Document passage:
***

According to Witney, half of eBio's 13 percent growth in the quarter came from the company's decision to make its Procarta multiplex assay kits, gained through its 2008 acquisition of Panomics, part of its eBio business. Affymetrix's Procarta kits are run on Luminex platforms.
Organically, eBio revenues grew 6 percent year over year. Witney said that Affymetrix was "encouraged by this result given the significant exposure eBioscience has to academic spending in North America." He said that the company continues to see "strong growth" in Europe and Asia, and "modest improvement" in North American sales.
One product that Affymetrix hopes will drive future eBio revenues is QuantiGene FlowRNA, a flow cytometry-based assay that allows simultaneous measurement of gene and protein expression in single cells, Witney said.
Life Science Reagents, Affymetrix's fourth business unit, generated revenues of about $7.8 million in Q3, down roughly 4 percent year over year. That revenue number included a contribution from Anatrace, a provider of detergents and synthetic lipids for use in membrane protein studies. Affymetrix last month sold its Anatrace business to Los Angeles investment firm StoneCalibre (BAN 10/15/2013).
While Anatrace was profitable, the impact of its sale is "not expected to be significant" to Affymetrix's Life Science Reagents business. Witney said that the firm's Life Science Reagents business' "biggest challenge" is in its molecular biology products line, and that the company expects the business to be "flat to slightly down" over the next few quarters as Affymetrix aims to improve its performance.
Financials
Affymetrix's product revenue for the quarter was $74.8 million, up nearly 3 percent from $72.7 million in the prior year period, while services revenues dropped by more than a fifth to $5.6 million from $6.9 million in Q3 2012.
CFO Gavin Wood said on the call that the company's scientific service revenue is "project-driven" and that Affymetrix expects to see this revenue increase materially as it begins to run samples for the UK Biobank in the next few months.

***

Supplied data:
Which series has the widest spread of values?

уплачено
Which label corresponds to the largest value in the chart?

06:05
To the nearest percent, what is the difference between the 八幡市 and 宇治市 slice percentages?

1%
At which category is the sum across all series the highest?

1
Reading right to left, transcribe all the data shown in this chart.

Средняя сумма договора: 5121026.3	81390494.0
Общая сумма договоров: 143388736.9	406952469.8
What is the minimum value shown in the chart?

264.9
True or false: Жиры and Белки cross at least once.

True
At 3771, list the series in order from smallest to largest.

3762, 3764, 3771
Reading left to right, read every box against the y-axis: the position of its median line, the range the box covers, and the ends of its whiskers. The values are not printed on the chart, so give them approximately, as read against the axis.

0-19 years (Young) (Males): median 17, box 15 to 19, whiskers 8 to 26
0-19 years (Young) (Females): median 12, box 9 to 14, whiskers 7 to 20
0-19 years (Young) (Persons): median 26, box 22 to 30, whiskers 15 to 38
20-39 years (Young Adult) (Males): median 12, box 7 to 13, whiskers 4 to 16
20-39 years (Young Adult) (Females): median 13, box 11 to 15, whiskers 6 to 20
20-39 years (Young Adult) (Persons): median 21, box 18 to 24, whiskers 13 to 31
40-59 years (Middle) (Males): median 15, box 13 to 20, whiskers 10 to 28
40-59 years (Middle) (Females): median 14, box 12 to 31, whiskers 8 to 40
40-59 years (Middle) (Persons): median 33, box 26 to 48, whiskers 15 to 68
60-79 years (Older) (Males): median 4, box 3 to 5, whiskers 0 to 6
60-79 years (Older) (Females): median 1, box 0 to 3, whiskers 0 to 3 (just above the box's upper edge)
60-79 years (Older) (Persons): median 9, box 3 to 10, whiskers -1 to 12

***

Work to complete:
1. Answer these questions using the Affymetrix passage:
(a) By how much did eBio revenues grow organically year over year?
(b) What revenue did the Life Science Reagents unit generate in Q3?
(c) What were the company's services revenues for the quarter, and what were they in Q3 2012?
2. Write the next few sentences of the Affymetrix passage, picking up after its final sentence.

Answers to each task:
1.
(a) 6 percent
(b) About $7.8 million
(c) $5.6 million, down from $6.9 million

2.
Core consumable revenues rose 3 percent to $52.1 million in Q3 compared to $50.5 million a year ago while the firm's instrument revenues dropped 40 percent to $2.8 million from $4.6 million in Q3 2012.
Affymetrix reduced its GAAP net loss by 77 percent to $4.2 million, or $.06 per share, in the quarter from $17.9 million, or $.25 per share, in the third quarter of 2012.
Non-GAAP net income was $3.3 million, or $.05 per share, compared to a non-GAAP net loss of $2.4 million, or $.03 per share, for the third quarter of 2012. Affy beat analysts' consensus estimate of $.02 per share.
The company cut its SG&A spending to $33.6 million in the quarter from $36.3 million in the year-ago period, while Q3 R&D costs fell to $11.5 million from $16.5 million.
Wood attributed the declines in SG&A and R&D costs to "reduced headcount and variable compensation" as well as lower IT costs, and reduced spending on supplies and consulting.
Affymetrix ended the quarter with cash and cash equivalents of $50.6 million.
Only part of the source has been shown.